My daughter bought near Gage park about 15 years ago and most listings were under $200 K. Now they're three times that and it's been a flipper's IKEA paradise.

In the dumb department, a co-worker of my wife sold her townhouse 5-6 years ago and went rent. She was delighted to have $60,000 in equity to put away for retirement. Today she would be putting away a quarter million and have a lower monthly mortgage.

Capital is capital. How fast it grows (or doesn't) depends on what vehicle it's in.

Sure, if she moved her equity from a quickly appreciating, leveraged investment like RE to a non-leveraged savings account, then obviously she's going to fall behind.
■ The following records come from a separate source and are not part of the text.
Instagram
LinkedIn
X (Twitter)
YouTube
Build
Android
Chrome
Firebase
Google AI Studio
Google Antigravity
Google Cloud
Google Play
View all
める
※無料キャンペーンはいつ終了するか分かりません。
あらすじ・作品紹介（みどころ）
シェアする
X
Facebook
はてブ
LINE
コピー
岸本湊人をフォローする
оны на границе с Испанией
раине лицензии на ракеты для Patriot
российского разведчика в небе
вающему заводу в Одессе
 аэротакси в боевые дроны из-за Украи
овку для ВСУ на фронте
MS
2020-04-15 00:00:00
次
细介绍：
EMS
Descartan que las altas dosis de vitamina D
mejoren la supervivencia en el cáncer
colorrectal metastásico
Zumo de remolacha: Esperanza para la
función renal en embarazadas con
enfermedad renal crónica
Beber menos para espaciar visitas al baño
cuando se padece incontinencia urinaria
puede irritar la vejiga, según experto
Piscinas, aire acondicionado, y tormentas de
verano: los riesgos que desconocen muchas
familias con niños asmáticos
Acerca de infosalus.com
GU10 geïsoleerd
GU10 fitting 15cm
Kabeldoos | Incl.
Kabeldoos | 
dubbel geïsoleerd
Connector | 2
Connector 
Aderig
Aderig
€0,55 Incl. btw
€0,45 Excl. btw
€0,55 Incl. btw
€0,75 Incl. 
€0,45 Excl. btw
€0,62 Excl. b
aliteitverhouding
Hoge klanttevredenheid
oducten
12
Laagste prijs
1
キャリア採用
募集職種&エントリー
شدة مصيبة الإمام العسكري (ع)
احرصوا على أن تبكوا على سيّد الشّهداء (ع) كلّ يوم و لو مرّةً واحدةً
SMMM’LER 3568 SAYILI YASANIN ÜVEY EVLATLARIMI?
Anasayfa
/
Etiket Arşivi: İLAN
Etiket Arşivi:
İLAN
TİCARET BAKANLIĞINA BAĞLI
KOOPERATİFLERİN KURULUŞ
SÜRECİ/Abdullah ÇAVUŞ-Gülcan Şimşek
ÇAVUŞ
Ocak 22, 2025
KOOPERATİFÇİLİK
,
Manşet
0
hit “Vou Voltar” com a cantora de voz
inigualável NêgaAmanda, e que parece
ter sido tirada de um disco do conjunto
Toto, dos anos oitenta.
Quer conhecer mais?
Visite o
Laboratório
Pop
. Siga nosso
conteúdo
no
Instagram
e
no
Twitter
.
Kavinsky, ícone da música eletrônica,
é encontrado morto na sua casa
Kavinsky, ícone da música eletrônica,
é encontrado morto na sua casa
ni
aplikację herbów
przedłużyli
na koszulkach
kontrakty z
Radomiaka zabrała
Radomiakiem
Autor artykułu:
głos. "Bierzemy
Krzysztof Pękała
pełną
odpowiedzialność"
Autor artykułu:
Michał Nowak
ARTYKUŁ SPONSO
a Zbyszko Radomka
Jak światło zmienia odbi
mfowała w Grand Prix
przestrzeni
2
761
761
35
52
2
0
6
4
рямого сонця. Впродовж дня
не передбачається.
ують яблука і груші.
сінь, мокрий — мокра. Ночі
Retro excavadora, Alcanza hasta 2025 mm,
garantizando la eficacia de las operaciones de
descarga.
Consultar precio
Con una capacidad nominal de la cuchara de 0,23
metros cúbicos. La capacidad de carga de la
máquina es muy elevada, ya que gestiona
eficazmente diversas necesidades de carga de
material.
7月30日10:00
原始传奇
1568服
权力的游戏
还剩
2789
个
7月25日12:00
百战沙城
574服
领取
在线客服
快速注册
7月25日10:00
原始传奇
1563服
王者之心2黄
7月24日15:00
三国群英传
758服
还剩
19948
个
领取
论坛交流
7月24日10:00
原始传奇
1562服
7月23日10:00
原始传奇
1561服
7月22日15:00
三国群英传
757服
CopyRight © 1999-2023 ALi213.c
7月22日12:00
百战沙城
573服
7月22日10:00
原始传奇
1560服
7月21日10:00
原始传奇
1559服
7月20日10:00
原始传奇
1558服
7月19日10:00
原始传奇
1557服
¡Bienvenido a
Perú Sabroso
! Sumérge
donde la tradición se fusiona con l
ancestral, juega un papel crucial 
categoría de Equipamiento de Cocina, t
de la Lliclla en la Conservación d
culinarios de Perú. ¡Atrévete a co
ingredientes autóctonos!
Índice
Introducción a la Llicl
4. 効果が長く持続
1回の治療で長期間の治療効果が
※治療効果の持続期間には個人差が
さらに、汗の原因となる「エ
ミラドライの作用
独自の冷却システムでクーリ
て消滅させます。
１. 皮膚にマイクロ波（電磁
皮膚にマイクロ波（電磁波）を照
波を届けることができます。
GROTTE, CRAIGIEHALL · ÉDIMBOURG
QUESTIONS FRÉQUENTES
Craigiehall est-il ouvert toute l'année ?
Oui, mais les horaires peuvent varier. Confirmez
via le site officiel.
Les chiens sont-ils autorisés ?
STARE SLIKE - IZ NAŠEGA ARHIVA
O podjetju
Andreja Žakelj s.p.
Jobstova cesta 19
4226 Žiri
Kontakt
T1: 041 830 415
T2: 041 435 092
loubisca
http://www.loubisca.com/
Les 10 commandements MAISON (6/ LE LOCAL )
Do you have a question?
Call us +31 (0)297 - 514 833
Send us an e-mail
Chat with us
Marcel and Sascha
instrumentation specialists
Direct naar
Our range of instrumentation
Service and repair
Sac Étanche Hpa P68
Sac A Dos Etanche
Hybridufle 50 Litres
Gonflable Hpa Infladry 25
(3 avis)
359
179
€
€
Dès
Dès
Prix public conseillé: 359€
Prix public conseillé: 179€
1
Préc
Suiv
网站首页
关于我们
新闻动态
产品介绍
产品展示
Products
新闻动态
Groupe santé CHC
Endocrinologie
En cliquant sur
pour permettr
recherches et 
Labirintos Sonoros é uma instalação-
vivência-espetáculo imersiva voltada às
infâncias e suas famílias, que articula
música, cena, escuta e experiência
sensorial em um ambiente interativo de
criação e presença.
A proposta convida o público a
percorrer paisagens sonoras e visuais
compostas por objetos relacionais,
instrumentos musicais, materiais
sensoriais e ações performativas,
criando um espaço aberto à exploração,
It's as if someone liquidated all their FAANG stocks in their heavily leveraged margin account and moved it into a savings account.

Exact same thing.

If you're going to compare like-to-like, then what if she put the proceeds from her property sale into hot stocks, margined the hell out of the equity, and those stocks outperformed Toronto real estate (not hard to do if the timeframe is 2014-2020)?

Capital gains tax notwithstanding et al...
 
Capital is capital. How fast it grows (or doesn't) depends on what vehicle it's in.

Sure, if she moved her equity from a quickly appreciating, leveraged investment like RE to a non-leveraged savings account, then obviously she's going to fall behind.

It's as if someone liquidated all their FAANG stocks in their heavily leveraged margin account and moved it into a savings account.

Exact same thing.

If you're going to compare like-to-like, then what if she put the proceeds from her property sale into hot stocks, margined the hell out of the equity, and those stocks outperformed Toronto real estate (not hard to do if the timeframe is 2014-2020)?

Capital gains tax notwithstanding et al...
There was no thought in the move and no crystal ball. We'd all be billionaires with a crystal ball.

I haven't worked it out but if the mortgaged housing cost was $2000 and the rental was $1700 it looks like a $300 a month savings but for the extra $300 a month the owner gets the leverage on the half million dollar property. Even at 2% growth that's $10,000 a year tax free vs the taxable $3600. Rents generally go up and mortgages go down.

I get the impression they were lured by the $60 K. It's a lot of money if their situation was tight.